L'Agence Française Anticorruption (l'« AFA » ou l'« Agence »), service à compétence nationale créé par la loi n° 2016-1691 du 9 décembre 2016 (la « Loi Sapin II »), vient de restituer les résultats de l'enquête qu'elle a menée en 2022 auprès des entreprises de tous secteurs et de toutes tailles sur le niveau de maturité de leurs dispositifs anticorruption.
Les entreprises ont estimé que les mesures anticorruption les plus difficiles à mettre en œuvre étaient les suivantes :
- l'évaluation de l'intégrité des tiers : les entreprises indiquent que cette procédure requiert la mobilisation de ressources importantes et risque d'altérer leurs relations avec les tiers concernés ;
- la cartographie des risques de corruption et de trafic d'influence : les entreprises invoquent des difficultés méthodologiques pour recenser de manière exhaustive leurs processus internes, identifier correctement les scenarii de risques et établir un lien entre la cartographie des risques et les autres mesures anticorruption ;
- enfin, les procédures comptables anticorruption : les entreprises éprouvent des difficultés à les définir et à les articuler avec les contrôles comptables existants.

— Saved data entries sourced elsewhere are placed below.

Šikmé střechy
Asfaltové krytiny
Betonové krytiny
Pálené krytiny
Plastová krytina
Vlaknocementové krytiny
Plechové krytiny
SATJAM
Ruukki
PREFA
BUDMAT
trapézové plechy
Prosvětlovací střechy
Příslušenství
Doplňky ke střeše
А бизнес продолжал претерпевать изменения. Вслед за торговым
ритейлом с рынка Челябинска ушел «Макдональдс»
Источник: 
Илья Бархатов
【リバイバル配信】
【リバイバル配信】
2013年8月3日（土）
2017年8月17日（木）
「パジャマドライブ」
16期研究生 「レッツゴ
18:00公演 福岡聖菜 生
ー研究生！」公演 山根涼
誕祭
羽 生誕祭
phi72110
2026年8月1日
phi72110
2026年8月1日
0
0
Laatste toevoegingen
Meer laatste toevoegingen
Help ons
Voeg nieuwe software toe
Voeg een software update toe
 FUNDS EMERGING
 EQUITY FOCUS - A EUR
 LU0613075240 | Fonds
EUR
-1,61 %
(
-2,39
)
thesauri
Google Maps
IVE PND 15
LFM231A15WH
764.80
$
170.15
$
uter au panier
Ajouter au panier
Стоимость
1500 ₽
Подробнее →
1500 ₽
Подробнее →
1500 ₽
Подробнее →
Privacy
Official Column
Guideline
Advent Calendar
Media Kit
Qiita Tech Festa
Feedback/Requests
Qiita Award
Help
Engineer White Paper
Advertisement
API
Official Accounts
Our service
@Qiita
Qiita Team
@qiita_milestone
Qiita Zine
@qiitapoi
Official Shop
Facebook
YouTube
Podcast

Les grandes entreprises sont en général dotées de systèmes comptables informatisés évolués. L'AFA rappelle à cet égard que « les contrôles généraux informatiques portant spécifiquement sur les systèmes d'information financiers et comptables sont identifiés et recensés comme faisant partie des contrôles comptables contribuant à limiter les risques de corruption ». L'AFA reconnaît également que les contrôles comptables anticorruption sont ceux qui « garantissent le respect des mêmes principes que les contrôles comptables généraux et reposent sur les mêmes méthodes » (AFA, Les contrôles comptables anticorruption en entreprise, avril 2022, §2.1 p 20 et §3.2 p 30).
Mais l'AFA ne se satisfait pas de constater l'existence d'un système comptable performant dans l'entreprise. Elle recherche surtout s'il existe des contrôles comptables anticorruption spécifiques « mis en œuvre afin de maîtriser les situations à risque identifiées dans la cartographie ».
Pour se conformer aux obligations de l'article 17-II-5° de la Loi Sapin II et éviter un constat de manquement, les entreprises doivent impérativement, et préférablement dans cet ordre :
- établir leur cartographie des risques de corruption et de trafic d'influence en distinguant parmi ces derniers ceux « se traduisant par des mouvements comptables ». Les risques identifiés doivent être précis et pas simplement génériques. Lorsque certains d'entre eux ne font pas l'objet d'un contrôle comptable spécifique, l'entreprise doit pouvoir en justifier en cas de contrôle de l'AFA ;
- identifier ensuite, parmi les contrôles comptables existants au sein de l'entreprise, ceux qui sont de nature à réduire effectivement les risques cartographiés ; en particulier, la pertinence de leur application à un ou plusieurs des risques cartographiés doit être expliquée et étayée par une documentation adéquate ;
- intégrer, le cas échéant, dans leur plan d'action anticorruption, la mise en place de nouveaux contrôles comptables anticorruption ou l'amélioration de ceux déjà existants.
Les entreprises doivent être conseillées pour connaître les attentes de l'AFA dans le cadre d'un contrôle et être accompagnées, en amont, dans l'élaboration de leur cartographie des risques et dans l'identification des procédures de contrôles comptables anticorruption afférentes.
Pour ce faire, la mobilisation de compétences multidisciplinaires est un atout majeur :
- en matière pénale, la connaissance approfondie des éléments constitutifs des délits de corruption et de trafic d'influence permet d'identifier les risques auxquels elles sont réellement exposées ;
- du point de vue organisationnel, la compréhension de leurs processus internes facilite l'identification des scénarii de risques ;
- en matière comptable, enfin, pour sélectionner de manière pertinente les contrôles comptables existants ou à créer dans le but de maîtriser les risques cartographiés.